Government Business Isn't Just Uncle Sam

BDM is one of several federal contractors seeking a future in state and local government markets

A $27.5 million contract BDM Federal won earlier this month with the Dayton, Ohio, public school system represents the kind of deal BDM president Philip Odeen plans to target in the future.

BDM will operate the school district's information services department and develop an information system that brings together financial management, human resources and student information, Odeen said. The contract may be significantly smaller than the $774 million information technology corporation is used to garnering from the Defense Department, but with the Pentagon slimming its budgets, state and local governments are becoming an increasingly hot prospect for many federal contractors.

"The move into state and local governments is picking up steam," said Robert Dornan, senior vice president of McLean, Va.-based Federal Sources Inc., a consulting firm that specializes in federal, state and local infotech markets.

In addition to BDM, companies such as Science Applications International Corp., PRC, Anderson, EDS

and Oracle are all focusing increased efforts on capturing state and local government contracts.

Historically, the commercial groups of large corporations were responsible for winning local and state government business. But that strategy wasn't working too well because commercial groups tended to take "the path of least resistance, the path that brought in the most money," and those deals weren't with local governments, Dornan said.

Now companies are giving their federal divisions a chance to try their hand at winning state and local government business.

The people who are used to dealing with the federal government have an easier time managing the bureaucracies and the frustrating procurement issues that companies face when selling to any government, Dornan said. These individuals need patience to deal with each locality's peculiarities -- patience that workers in the

federal units presumably learned dealing with the federal bureaucracy.

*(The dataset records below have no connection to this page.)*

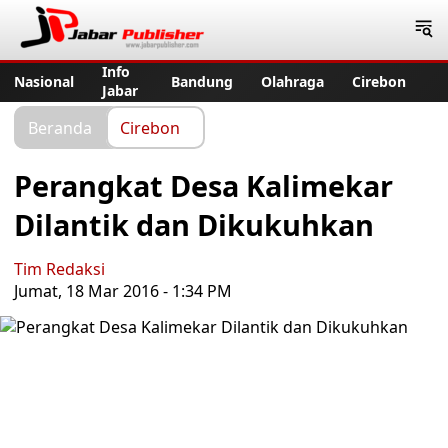
Jabar Publisher
Info
Nasional
Bandung
Olahraga
Cirebon
Jabar
Beranda
Cirebon
Perangkat Desa Kalimekar
Dilantik dan Dikukuhkan
Tim Redaksi
Jumat, 18 Mar 2016 - 1:34 PM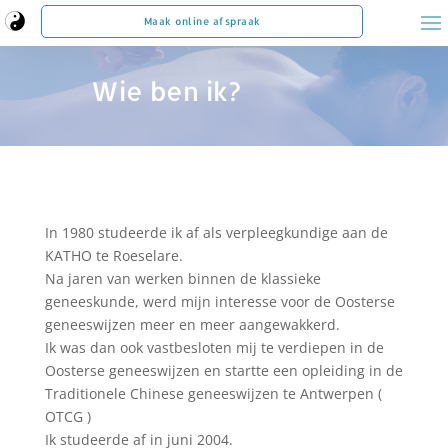
Maak online afspraak
Wie ben ik?
In 1980 studeerde ik af als verpleegkundige aan de
KATHO te Roeselare.
Na jaren van werken binnen de klassieke
geneeskunde, werd mijn interesse voor de Oosterse
geneeswijzen meer en meer aangewakkerd.
Ik was dan ook vastbesloten mij te verdiepen in de
Oosterse geneeswijzen en startte een opleiding in de
Traditionele Chinese geneeswijzen te Antwerpen (
OTCG )
Ik studeerde af in juni 2004.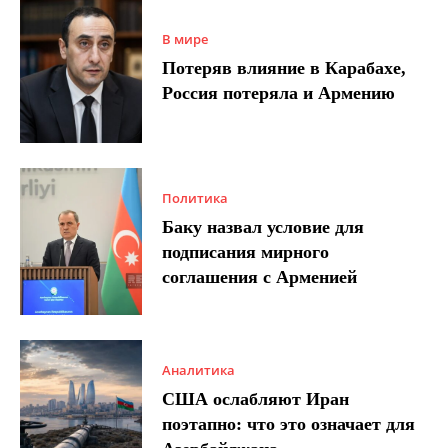
В мире
Потеряв влияние в Карабахе,
Россия потеряла и Армению
Политика
Баку назвал условие для
подписания мирного
соглашения с Арменией
Аналитика
США ослабляют Иран
поэтапно: что это означает для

BDM Federal is one such firm that is looking at the 30,000 jurisdictions around the United States as a way to supplement its federal business. BDM Federal, which still earns 60 percent of its revenues from the Department of Defense, is concentrating on providing information technologies to schools. BDM Federal is creating an information system for Prince William County Public Schools in Virginia, Washoe County, Nev., schools, and most recently won the deal for Dayton public schools.

"This contract with the Dayton Public Schools further confirms BDM's position as the nation's leading K-12 information technology systems integrator," said Odeen in announcing the award in April.